Sulforaphane modulates TGFβ2-induced conjunctival fibroblasts activation and fibrosis by inhibiting PI3K/Akt signaling.

Aim: To examine the effects of sulforaphane on fibrotic changes of transforming growth factor (TGFβ2) induced human conjunctival fibroblast (HConFs).

Methods: HConFs were cultured and divided into control, TGFβ2 (1 ng/mL), sulforaphane and TGFβ2+sulforaphane groups. Cell viability and apoptosis were detected using the MTT and ApoTox-Glo Triplex assay. Cell migration was detected using scratch and Transwell assay. Real-time quantitative PCR method was used to evaluate mRNA expression of TGFβ2, matrix metalloproteinase-2 (MMP2), myosin light chain kinase (MYLK), integrin αV, integrin α5, fibronectin 1 and α-smooth muscle actin (α-SMA). The protein expression of α-SMA, p-PI3K, PI3K, p-Akt, and Akt were detected by Western blot.
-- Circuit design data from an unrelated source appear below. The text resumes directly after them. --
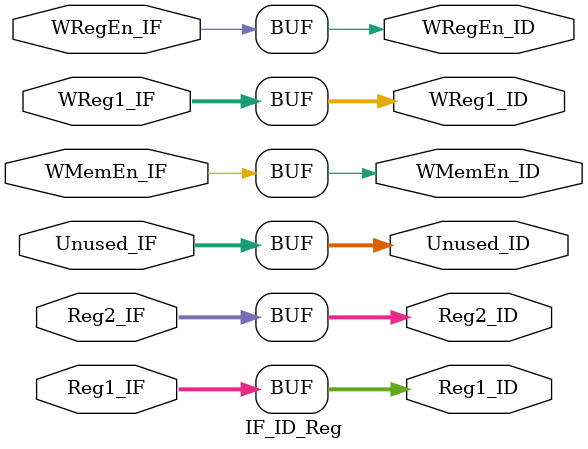
<source format=v>
`timescale 1ns / 1ps

module IF_ID_Reg
(
    input WMemEn_IF,
    input WRegEn_IF,
    input [2:0] Reg1_IF,
    input [2:0] Reg2_IF,
    input [2:0] WReg1_IF,
    input [20:0] Unused_IF,

    output WMemEn_ID,
    output WRegEn_ID,
    output [2:0] Reg1_ID,
    output [2:0] Reg2_ID,
    output [2:0] WReg1_ID,
    output [20:0] Unused_ID
);

    assign WMemEn_ID = WMemEn_IF;
    assign WRegEn_ID = WRegEn_IF;
    assign Reg1_ID = Reg1_IF;
    assign Reg2_ID = Reg2_IF;
    assign WReg1_ID = WReg1_IF;
    assign Unused_ID = Unused_IF;

endmodule
</source>
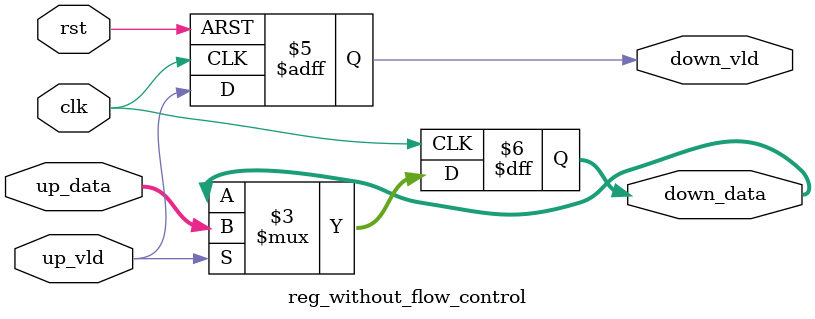
<source format=sv>
`include "config.vh"

module reg_without_flow_control
# (
  parameter w = 0
)
(
  input                  clk,
  input                  rst,

  input                  up_vld,
  input        [w - 1:0] up_data,

  output logic           down_vld,
  output logic [w - 1:0] down_data
);

  // "if (up_vld)" helps to reduce switching
  // and save dynamic power since synthesis
  // converts it into clock enable

  always_ff @ (posedge clk)
    if (up_vld)
      down_data <= up_data;

  // Valid bit, unlike data bit, has to have a reset

  always_ff @ (posedge clk or posedge rst)
    if (rst)
      down_vld <= 1'b0;
    else
      down_vld <= up_vld;

endmodule

</source>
Results: The proliferation of HConFs was significantly (<0.05) suppressed by sulforaphane compared to control cells with the increase of the concentration and treatment time. Cell proliferation after 48h incubation was significantly reduced with 100 µmol/L sulforaphane treatment by 17.53% (<0.05). The Transwell assay showed sulforaphane decreased cell migration by 18.73% compared with TGFβ2-induced HConF (<0.05). TGFβ2-induced the increasing expression of fibronectin, type I collagen and α-SMA, and the phosphorylation of PI3K and Akt were all significantly suppressed by sulforaphane pretreatment.

Conclusion: Sulforaphane inhibits proliferation, migration, and synthesis of the extracellular matrix in HConFs, and inhibiting the PI3K/Akt signaling pathway. Sulforaphane could be a potential therapeutic drug for prevention of scar formation in filtering bleb after trabeculectomy.